_DATA UNDER STUDY_
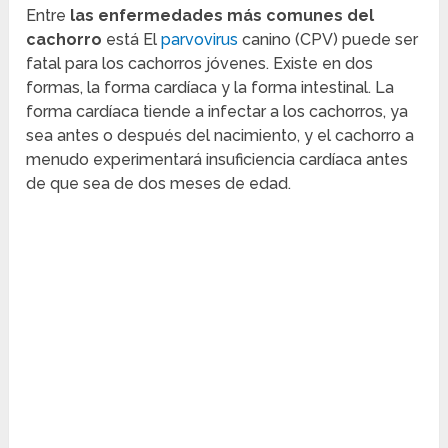
Entre
las enfermedades más comunes del
cachorro
está El
parvovirus
canino (CPV) puede ser
fatal para los cachorros jóvenes. Existe en dos
formas, la forma cardíaca y la forma intestinal. La
forma cardíaca tiende a infectar a los cachorros, ya
sea antes o después del nacimiento, y el cachorro a
menudo experimentará insuficiencia cardíaca antes
de que sea de dos meses de edad.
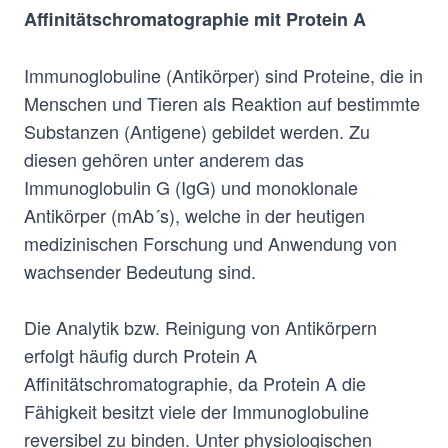
Affinitätschromatographie mit Protein A
Immunoglobuline (Antikörper) sind Proteine, die in
Menschen und Tieren als Reaktion auf bestimmte
Substanzen (Antigene) gebildet werden. Zu
diesen gehören unter anderem das
Immunoglobulin G (IgG) und monoklonale
Antikörper (mAb´s), welche in der heutigen
medizinischen Forschung und Anwendung von
wachsender Bedeutung sind.
Die Analytik bzw. Reinigung von Antikörpern
erfolgt häufig durch Protein A
Affinitätschromatographie, da Protein A die
Fähigkeit besitzt viele der Immunoglobuline
reversibel zu binden. Unter physiologischen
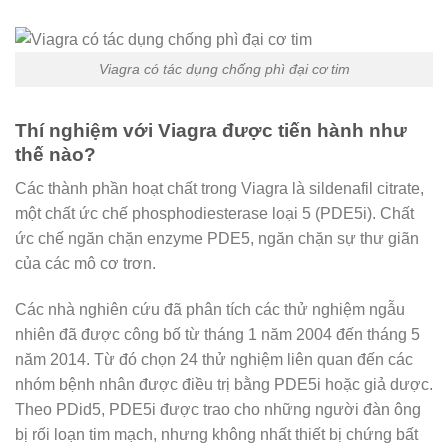
Viagra có tác dụng chống phì đại cơ tim
Thí nghiệm với Viagra được tiến hành như
thế nào?
Các thành phần hoạt chất trong Viagra là sildenafil citrate,
một chất ức chế phosphodiesterase loại 5 (PDE5i). Chất
ức chế ngăn chặn enzyme PDE5, ngăn chặn sự thư giãn
của các mô cơ trơn.
Các nhà nghiên cứu đã phân tích các thử nghiệm ngẫu
nhiên đã được công bố từ tháng 1 năm 2004 đến tháng 5
năm 2014. Từ đó chọn 24 thử nghiệm liên quan đến các
nhóm bệnh nhân được điều trị bằng PDE5i hoặc giả dược.
Theo PDid5, PDE5i được trao cho những người đàn ông
bị rối loạn tim mạch, nhưng không nhất thiết bị chứng bất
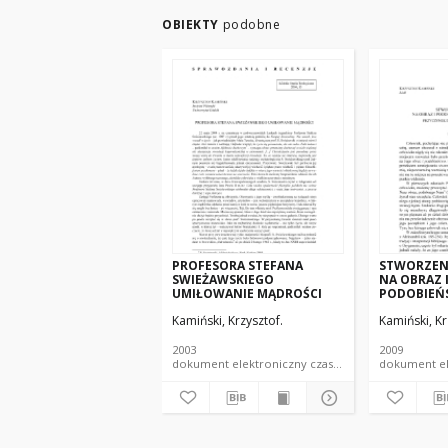
OBIEKTY
podobne
PROFESORA STEFANA
STWORZEN
SWIEŻAWSKIEGO
NA OBRAZ 
UMIŁOWANIE MĄDROŚCI
PODOBIEŃ
ORYGENESA
Kamiński, Krzysztof.
Kamiński, Kr
DO NADZIE
APOKATAS
2003
2009
dokument elektroniczny czasopismo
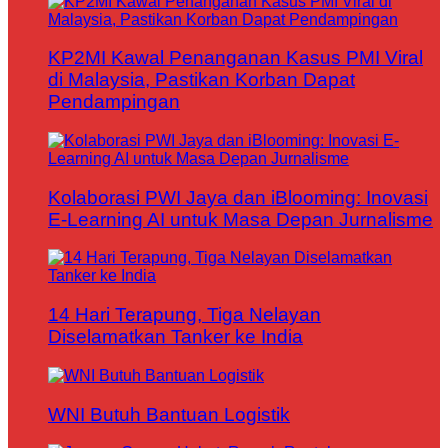
KP2MI Kawal Penanganan Kasus PMI Viral
di Malaysia, Pastikan Korban Dapat
Pendampingan
Kolaborasi PWI Jaya dan iBlooming: Inovasi
E-Learning AI untuk Masa Depan Jurnalisme
14 Hari Terapung, Tiga Nelayan
Diselamatkan Tanker ke India
WNI Butuh Bantuan Logistik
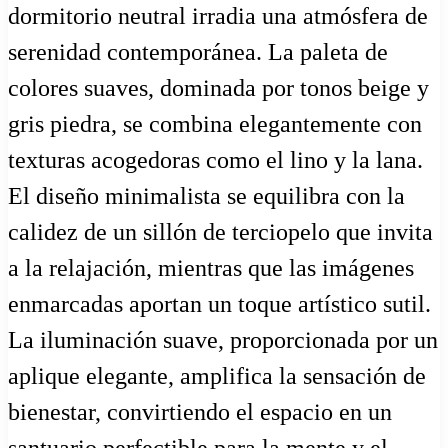
dormitorio neutral irradia una atmósfera de
serenidad contemporánea. La paleta de
colores suaves, dominada por tonos beige y
gris piedra, se combina elegantemente con
texturas acogedoras como el lino y la lana.
El diseño minimalista se equilibra con la
calidez de un sillón de terciopelo que invita
a la relajación, mientras que las imágenes
enmarcadas aportan un toque artístico sutil.
La iluminación suave, proporcionada por un
aplique elegante, amplifica la sensación de
bienestar, convirtiendo el espacio en un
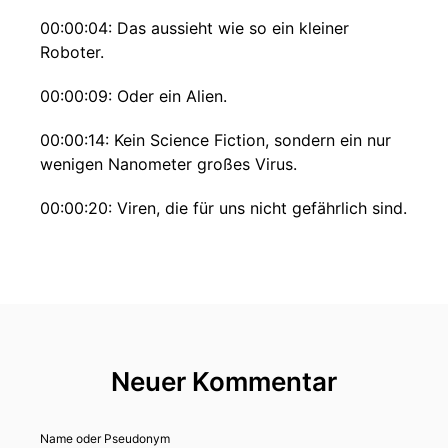
00:00:04: Das aussieht wie so ein kleiner
Roboter.
00:00:09: Oder ein Alien.
00:00:14: Kein Science Fiction, sondern ein nur
wenigen Nanometer großes Virus.
00:00:20: Viren, die für uns nicht gefährlich sind.
00:00:22: Im Gegenteil, sie sind wie speziell
ausgebildete Bakterienjäger.
00:00:28: Bakterielle Infektionen gegen die
klassische Medikamente wie Antibiotika nichts
mehr ausrichten können, könnten mit diesen
Neuer Kommentar
Viren wieder in den Griff bekommen werden.
00:00:39: Wie das funktioniert?
Name oder Pseudonym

_AIM OF THE TASK_
Print the data again word for word, pictures excluded.

_OUTPUT FOR THIS TASK_
Entre
las enfermedades más comunes del
cachorro
está El
parvovirus
canino (CPV) puede ser
fatal para los cachorros jóvenes. Existe en dos
formas, la forma cardíaca y la forma intestinal. La
forma cardíaca tiende a infectar a los cachorros, ya
sea antes o después del nacimiento, y el cachorro a
menudo experimentará insuficiencia cardíaca antes
de que sea de dos meses de edad.
Affinitätschromatographie mit Protein A
Immunoglobuline (Antikörper) sind Proteine, die in
Menschen und Tieren als Reaktion auf bestimmte
Substanzen (Antigene) gebildet werden. Zu
diesen gehören unter anderem das
Immunoglobulin G (IgG) und monoklonale
Antikörper (mAb´s), welche in der heutigen
medizinischen Forschung und Anwendung von
wachsender Bedeutung sind.
Die Analytik bzw. Reinigung von Antikörpern
erfolgt häufig durch Protein A
Affinitätschromatographie, da Protein A die
Fähigkeit besitzt viele der Immunoglobuline
reversibel zu binden. Unter physiologischen
Viagra có tác dụng chống phì đại cơ tim
Thí nghiệm với Viagra được tiến hành như
thế nào?
Các thành phần hoạt chất trong Viagra là sildenafil citrate,
một chất ức chế phosphodiesterase loại 5 (PDE5i). Chất
ức chế ngăn chặn enzyme PDE5, ngăn chặn sự thư giãn
của các mô cơ trơn.
Các nhà nghiên cứu đã phân tích các thử nghiệm ngẫu
nhiên đã được công bố từ tháng 1 năm 2004 đến tháng 5
năm 2014. Từ đó chọn 24 thử nghiệm liên quan đến các
nhóm bệnh nhân được điều trị bằng PDE5i hoặc giả dược.
Theo PDid5, PDE5i được trao cho những người đàn ông
bị rối loạn tim mạch, nhưng không nhất thiết bị chứng bất
OBIEKTY
podobne
PROFESORA STEFANA
STWORZEN
SWIEŻAWSKIEGO
NA OBRAZ 
UMIŁOWANIE MĄDROŚCI
PODOBIEŃ
ORYGENESA
Kamiński, Krzysztof.
Kamiński, Kr
DO NADZIE
APOKATAS
2003
2009
dokument elektroniczny czasopismo
KP2MI Kawal Penanganan Kasus PMI Viral
di Malaysia, Pastikan Korban Dapat
Pendampingan
Kolaborasi PWI Jaya dan iBlooming: Inovasi
E-Learning AI untuk Masa Depan Jurnalisme
14 Hari Terapung, Tiga Nelayan
Diselamatkan Tanker ke India
WNI Butuh Bantuan Logistik
dormitorio neutral irradia una atmósfera de
serenidad contemporánea. La paleta de
colores suaves, dominada por tonos beige y
gris piedra, se combina elegantemente con
texturas acogedoras como el lino y la lana.
El diseño minimalista se equilibra con la
calidez de un sillón de terciopelo que invita
a la relajación, mientras que las imágenes
enmarcadas aportan un toque artístico sutil.
La iluminación suave, proporcionada por un
aplique elegante, amplifica la sensación de
bienestar, convirtiendo el espacio en un
00:00:04: Das aussieht wie so ein kleiner
Roboter.
00:00:09: Oder ein Alien.
00:00:14: Kein Science Fiction, sondern ein nur
wenigen Nanometer großes Virus.
00:00:20: Viren, die für uns nicht gefährlich sind.
00:00:22: Im Gegenteil, sie sind wie speziell
ausgebildete Bakterienjäger.
00:00:28: Bakterielle Infektionen gegen die
klassische Medikamente wie Antibiotika nichts
mehr ausrichten können, könnten mit diesen
Neuer Kommentar
Viren wieder in den Griff bekommen werden.
00:00:39: Wie das funktioniert?
Name oder Pseudonym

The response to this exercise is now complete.